-- Information supplied follows --

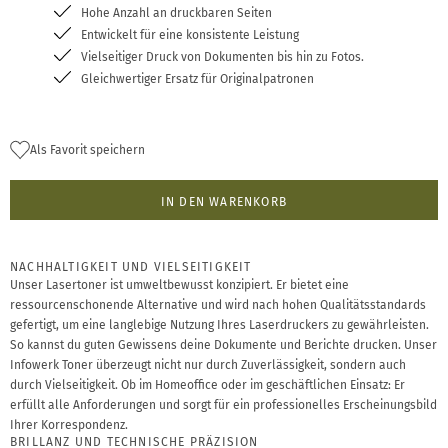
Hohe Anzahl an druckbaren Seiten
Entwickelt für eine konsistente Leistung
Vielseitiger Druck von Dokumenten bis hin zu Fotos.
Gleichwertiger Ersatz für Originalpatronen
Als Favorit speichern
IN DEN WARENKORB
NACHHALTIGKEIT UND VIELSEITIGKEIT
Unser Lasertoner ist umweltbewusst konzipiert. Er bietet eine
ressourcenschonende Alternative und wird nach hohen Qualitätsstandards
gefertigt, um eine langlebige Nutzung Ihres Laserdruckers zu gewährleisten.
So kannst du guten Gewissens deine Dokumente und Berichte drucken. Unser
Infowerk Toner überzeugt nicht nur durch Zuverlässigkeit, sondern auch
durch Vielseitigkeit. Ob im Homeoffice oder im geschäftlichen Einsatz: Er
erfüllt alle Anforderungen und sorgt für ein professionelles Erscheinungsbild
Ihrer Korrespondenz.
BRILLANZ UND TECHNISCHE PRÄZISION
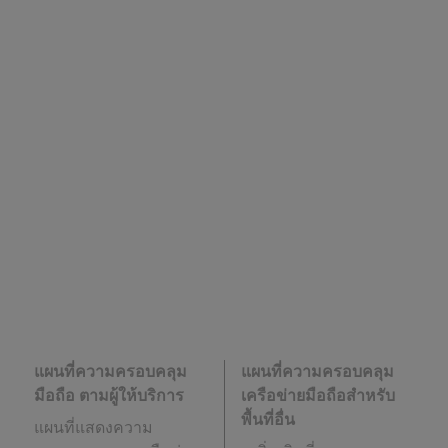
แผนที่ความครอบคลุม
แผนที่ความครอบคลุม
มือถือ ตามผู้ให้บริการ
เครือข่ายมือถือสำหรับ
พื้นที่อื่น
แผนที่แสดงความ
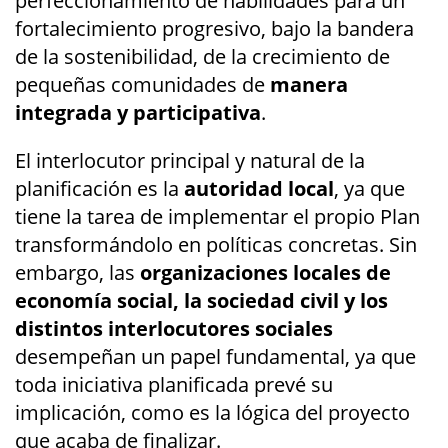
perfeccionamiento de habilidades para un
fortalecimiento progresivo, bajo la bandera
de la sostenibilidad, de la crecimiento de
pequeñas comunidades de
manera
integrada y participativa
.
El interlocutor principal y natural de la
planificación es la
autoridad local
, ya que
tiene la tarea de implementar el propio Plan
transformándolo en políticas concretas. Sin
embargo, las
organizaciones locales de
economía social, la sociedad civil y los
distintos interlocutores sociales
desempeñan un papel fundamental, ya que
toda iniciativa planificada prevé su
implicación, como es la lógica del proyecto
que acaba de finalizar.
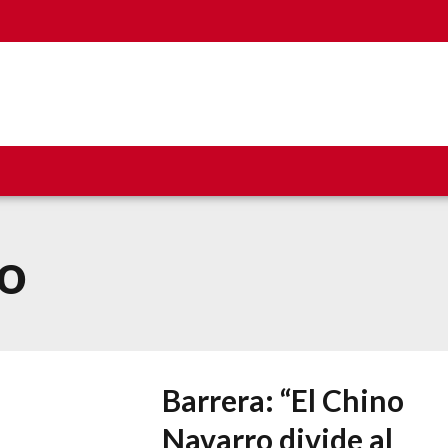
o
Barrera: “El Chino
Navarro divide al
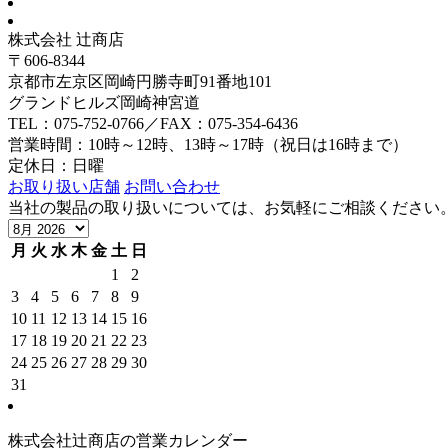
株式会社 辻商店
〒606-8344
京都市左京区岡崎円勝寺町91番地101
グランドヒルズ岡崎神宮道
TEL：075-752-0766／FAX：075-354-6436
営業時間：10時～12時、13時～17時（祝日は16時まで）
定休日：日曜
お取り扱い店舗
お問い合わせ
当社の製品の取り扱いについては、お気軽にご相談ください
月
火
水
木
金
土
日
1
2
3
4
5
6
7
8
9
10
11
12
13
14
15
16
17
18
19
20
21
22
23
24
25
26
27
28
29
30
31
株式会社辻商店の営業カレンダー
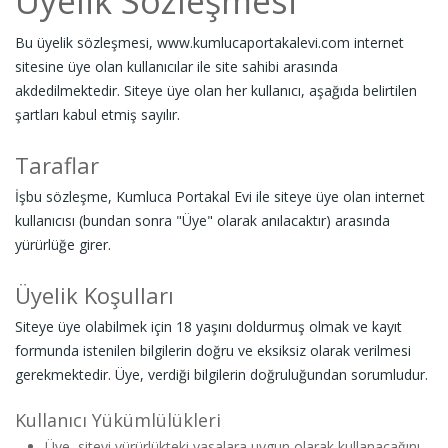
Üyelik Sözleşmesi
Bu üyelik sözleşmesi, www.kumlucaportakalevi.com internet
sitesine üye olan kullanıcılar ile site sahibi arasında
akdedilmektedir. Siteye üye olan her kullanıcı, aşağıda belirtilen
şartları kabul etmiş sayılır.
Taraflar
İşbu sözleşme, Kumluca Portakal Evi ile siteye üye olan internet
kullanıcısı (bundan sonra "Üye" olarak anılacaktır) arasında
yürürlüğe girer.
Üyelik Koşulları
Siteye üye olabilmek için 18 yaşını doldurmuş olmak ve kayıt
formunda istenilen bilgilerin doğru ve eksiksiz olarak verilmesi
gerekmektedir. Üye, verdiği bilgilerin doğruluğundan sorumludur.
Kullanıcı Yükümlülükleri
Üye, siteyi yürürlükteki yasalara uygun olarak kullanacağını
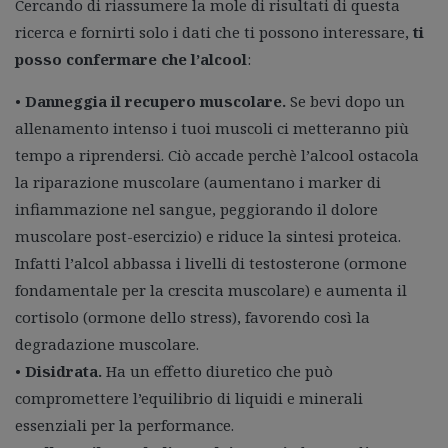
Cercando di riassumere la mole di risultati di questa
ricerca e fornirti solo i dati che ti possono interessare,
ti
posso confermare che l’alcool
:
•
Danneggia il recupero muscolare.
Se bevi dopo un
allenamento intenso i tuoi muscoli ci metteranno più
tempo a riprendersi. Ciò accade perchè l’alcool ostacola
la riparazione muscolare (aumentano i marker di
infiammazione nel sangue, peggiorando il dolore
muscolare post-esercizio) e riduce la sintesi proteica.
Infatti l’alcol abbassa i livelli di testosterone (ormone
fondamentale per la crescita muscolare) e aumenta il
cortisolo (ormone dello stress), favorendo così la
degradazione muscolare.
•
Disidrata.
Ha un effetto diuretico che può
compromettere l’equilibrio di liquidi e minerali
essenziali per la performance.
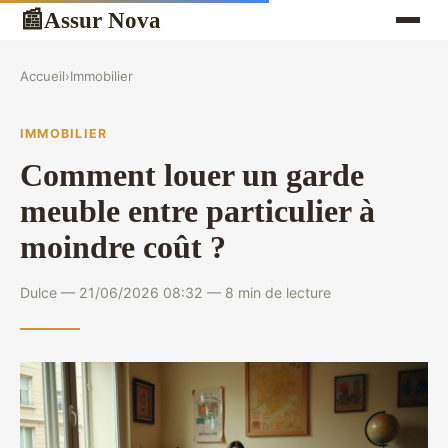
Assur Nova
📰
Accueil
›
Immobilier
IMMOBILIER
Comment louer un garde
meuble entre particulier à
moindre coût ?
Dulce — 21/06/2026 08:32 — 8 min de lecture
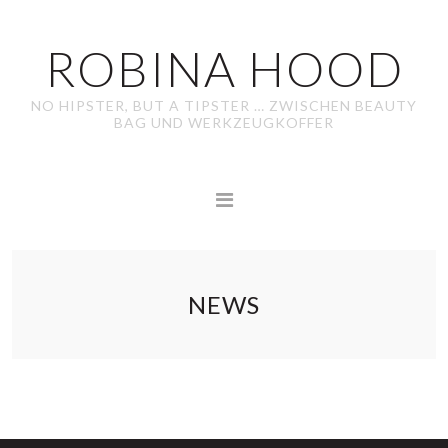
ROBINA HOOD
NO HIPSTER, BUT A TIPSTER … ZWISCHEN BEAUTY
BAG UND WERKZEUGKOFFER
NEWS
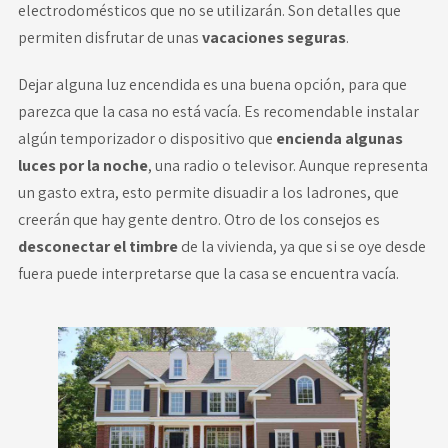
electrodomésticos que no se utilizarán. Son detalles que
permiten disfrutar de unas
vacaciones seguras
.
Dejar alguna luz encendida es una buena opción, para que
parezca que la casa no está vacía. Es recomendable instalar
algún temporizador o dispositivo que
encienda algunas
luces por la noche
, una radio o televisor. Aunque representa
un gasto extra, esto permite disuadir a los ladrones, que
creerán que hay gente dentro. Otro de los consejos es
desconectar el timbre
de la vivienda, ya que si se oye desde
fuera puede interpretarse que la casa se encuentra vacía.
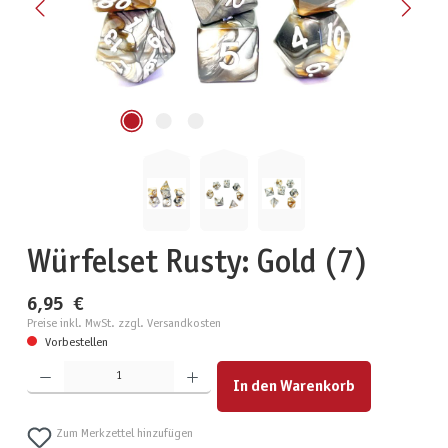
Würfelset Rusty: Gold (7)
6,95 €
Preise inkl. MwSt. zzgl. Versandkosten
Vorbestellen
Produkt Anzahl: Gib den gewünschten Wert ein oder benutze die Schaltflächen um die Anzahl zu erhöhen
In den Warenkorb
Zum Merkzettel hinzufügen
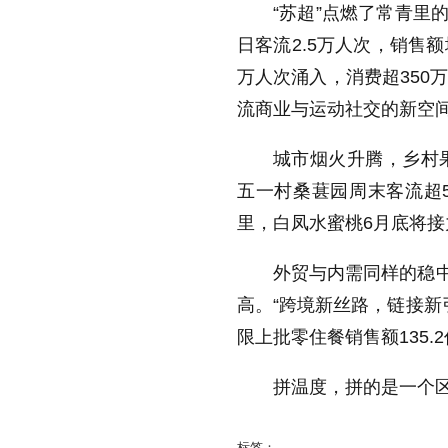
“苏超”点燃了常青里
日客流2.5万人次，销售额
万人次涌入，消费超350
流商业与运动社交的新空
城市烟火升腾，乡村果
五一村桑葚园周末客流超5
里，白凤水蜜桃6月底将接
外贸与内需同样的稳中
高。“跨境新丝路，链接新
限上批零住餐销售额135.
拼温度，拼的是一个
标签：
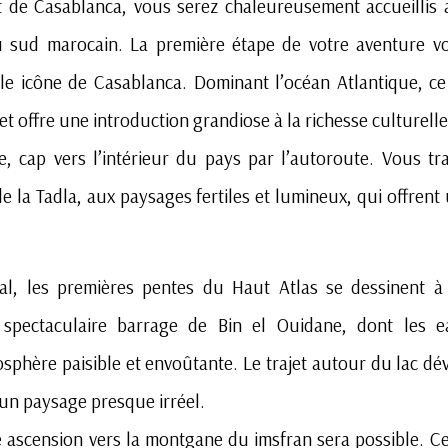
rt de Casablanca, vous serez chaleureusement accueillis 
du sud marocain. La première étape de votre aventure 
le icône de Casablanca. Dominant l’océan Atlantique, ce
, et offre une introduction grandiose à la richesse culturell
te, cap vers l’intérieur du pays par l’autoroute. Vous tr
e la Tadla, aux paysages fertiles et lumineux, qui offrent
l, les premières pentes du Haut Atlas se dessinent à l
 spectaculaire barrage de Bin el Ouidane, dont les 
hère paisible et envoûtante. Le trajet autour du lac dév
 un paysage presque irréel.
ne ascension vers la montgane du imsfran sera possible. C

-- Information supplied concluded --
-- Information supplied follows --

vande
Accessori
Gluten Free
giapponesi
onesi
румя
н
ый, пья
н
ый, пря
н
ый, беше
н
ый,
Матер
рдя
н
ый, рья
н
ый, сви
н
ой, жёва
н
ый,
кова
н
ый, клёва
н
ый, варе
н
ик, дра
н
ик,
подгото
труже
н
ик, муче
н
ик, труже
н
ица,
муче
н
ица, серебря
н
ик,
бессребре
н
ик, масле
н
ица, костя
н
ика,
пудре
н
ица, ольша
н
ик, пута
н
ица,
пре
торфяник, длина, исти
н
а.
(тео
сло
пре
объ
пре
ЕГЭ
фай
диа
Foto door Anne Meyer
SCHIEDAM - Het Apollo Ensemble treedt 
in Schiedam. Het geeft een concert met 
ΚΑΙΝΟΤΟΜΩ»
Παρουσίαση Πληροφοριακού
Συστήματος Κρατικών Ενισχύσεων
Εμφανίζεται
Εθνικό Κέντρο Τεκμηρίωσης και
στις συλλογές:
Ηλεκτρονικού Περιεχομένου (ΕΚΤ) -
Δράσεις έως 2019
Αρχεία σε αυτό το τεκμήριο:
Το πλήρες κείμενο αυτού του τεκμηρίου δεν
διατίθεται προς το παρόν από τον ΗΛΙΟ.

-- Information supplied concluded --

## Instructions to follow
What you write out is the stretch of entries from the line containing "essenziali per la performance." to the line containing "de la vivienda, ya que si se oye desde", word for word, with both end lines and no pictures.

## Answer to this task
essenziali per la performance.
Assur Nova
📰
Accueil
›
Immobilier
IMMOBILIER
Comment louer un garde
meuble entre particulier à
moindre coût ?
Dulce — 21/06/2026 08:32 — 8 min de lecture
ROBINA HOOD
NO HIPSTER, BUT A TIPSTER … ZWISCHEN BEAUTY
BAG UND WERKZEUGKOFFER
NEWS
electrodomésticos que no se utilizarán. Son detalles que
permiten disfrutar de unas
vacaciones seguras
.
Dejar alguna luz encendida es una buena opción, para que
parezca que la casa no está vacía. Es recomendable instalar
algún temporizador o dispositivo que
encienda algunas
luces por la noche
, una radio o televisor. Aunque representa
un gasto extra, esto permite disuadir a los ladrones, que
creerán que hay gente dentro. Otro de los consejos es
desconectar el timbre
de la vivienda, ya que si se oye desde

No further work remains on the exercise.